*** Supplied data ***

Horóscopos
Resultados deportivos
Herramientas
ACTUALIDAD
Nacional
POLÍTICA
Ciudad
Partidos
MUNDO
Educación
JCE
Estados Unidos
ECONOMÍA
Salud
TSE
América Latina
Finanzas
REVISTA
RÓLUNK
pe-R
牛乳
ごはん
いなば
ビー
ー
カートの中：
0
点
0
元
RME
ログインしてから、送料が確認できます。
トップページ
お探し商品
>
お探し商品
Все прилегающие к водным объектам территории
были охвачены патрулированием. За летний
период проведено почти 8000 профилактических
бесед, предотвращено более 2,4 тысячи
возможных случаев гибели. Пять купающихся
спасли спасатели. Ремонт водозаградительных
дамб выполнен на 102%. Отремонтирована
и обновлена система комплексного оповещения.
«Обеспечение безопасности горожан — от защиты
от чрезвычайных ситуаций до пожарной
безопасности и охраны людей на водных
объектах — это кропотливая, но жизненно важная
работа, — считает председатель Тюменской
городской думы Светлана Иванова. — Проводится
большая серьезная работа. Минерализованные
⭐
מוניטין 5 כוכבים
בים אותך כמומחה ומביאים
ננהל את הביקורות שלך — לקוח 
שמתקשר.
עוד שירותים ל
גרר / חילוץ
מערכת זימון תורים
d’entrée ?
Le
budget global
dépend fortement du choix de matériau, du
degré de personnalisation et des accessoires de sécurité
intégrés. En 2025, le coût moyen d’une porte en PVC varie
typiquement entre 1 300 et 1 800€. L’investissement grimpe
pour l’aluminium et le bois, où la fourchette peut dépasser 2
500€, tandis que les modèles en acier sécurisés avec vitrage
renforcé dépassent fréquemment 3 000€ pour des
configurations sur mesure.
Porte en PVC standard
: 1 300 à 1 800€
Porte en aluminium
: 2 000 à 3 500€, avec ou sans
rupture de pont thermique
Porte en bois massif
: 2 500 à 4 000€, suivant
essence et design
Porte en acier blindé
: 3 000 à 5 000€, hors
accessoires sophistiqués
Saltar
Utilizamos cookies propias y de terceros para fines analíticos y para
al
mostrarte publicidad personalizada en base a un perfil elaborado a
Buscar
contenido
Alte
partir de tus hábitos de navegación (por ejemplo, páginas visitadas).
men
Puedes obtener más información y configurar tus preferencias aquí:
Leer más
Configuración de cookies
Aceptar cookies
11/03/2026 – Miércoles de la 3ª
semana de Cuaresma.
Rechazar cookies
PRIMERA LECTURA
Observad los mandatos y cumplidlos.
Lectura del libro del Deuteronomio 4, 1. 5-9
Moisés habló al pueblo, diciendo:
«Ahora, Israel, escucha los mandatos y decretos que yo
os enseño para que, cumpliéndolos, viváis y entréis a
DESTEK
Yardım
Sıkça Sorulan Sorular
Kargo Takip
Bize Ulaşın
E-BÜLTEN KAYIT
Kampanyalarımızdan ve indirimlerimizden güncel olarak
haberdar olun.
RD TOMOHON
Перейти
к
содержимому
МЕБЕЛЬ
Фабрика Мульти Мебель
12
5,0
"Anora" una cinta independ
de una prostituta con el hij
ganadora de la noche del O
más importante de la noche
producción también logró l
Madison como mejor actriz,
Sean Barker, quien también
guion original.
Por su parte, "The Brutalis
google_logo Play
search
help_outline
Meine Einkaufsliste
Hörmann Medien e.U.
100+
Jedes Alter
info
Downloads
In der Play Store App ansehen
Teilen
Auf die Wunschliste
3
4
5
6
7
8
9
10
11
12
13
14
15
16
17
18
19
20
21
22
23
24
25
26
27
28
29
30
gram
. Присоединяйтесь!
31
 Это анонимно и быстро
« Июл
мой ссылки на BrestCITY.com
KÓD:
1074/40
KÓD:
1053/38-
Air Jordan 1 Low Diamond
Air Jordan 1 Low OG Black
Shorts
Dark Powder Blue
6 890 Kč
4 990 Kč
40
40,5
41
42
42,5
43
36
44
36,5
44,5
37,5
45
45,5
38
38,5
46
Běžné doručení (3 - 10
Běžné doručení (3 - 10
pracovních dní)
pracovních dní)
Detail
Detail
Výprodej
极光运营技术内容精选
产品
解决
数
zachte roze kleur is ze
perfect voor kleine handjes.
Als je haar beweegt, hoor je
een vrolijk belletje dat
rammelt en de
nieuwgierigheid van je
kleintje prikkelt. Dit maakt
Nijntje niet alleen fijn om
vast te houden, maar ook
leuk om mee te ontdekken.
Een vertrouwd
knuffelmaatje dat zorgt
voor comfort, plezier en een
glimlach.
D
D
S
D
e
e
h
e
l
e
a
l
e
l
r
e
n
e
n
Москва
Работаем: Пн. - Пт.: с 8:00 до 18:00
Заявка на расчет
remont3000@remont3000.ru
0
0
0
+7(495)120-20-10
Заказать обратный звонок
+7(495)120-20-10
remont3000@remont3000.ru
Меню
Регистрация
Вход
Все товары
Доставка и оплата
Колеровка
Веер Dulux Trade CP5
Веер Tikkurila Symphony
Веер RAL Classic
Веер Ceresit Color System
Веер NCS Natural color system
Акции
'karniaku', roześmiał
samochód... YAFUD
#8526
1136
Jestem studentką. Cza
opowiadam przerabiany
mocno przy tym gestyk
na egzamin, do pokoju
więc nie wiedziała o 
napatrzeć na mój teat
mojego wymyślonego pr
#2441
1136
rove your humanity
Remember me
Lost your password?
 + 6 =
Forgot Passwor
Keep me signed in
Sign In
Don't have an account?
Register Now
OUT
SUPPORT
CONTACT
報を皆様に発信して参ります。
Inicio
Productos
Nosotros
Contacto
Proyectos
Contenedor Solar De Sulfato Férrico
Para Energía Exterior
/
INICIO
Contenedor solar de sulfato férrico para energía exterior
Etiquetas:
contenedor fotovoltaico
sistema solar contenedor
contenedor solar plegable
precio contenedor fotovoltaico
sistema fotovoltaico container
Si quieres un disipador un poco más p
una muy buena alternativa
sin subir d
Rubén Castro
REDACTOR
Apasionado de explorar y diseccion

***

• What is expected:
Write out everything from the beginning of the records down to the line containing "degré de personnalisation", with that line included, reproducing each line unchanged.

• Solution to the problem:
Horóscopos
Resultados deportivos
Herramientas
ACTUALIDAD
Nacional
POLÍTICA
Ciudad
Partidos
MUNDO
Educación
JCE
Estados Unidos
ECONOMÍA
Salud
TSE
América Latina
Finanzas
REVISTA
RÓLUNK
pe-R
牛乳
ごはん
いなば
ビー
ー
カートの中：
0
点
0
元
RME
ログインしてから、送料が確認できます。
トップページ
お探し商品
>
お探し商品
Все прилегающие к водным объектам территории
были охвачены патрулированием. За летний
период проведено почти 8000 профилактических
бесед, предотвращено более 2,4 тысячи
возможных случаев гибели. Пять купающихся
спасли спасатели. Ремонт водозаградительных
дамб выполнен на 102%. Отремонтирована
и обновлена система комплексного оповещения.
«Обеспечение безопасности горожан — от защиты
от чрезвычайных ситуаций до пожарной
безопасности и охраны людей на водных
объектах — это кропотливая, но жизненно важная
работа, — считает председатель Тюменской
городской думы Светлана Иванова. — Проводится
большая серьезная работа. Минерализованные
⭐
מוניטין 5 כוכבים
בים אותך כמומחה ומביאים
ננהל את הביקורות שלך — לקוח 
שמתקשר.
עוד שירותים ל
גרר / חילוץ
מערכת זימון תורים
d’entrée ?
Le
budget global
dépend fortement du choix de matériau, du
degré de personnalisation et des accessoires de sécurité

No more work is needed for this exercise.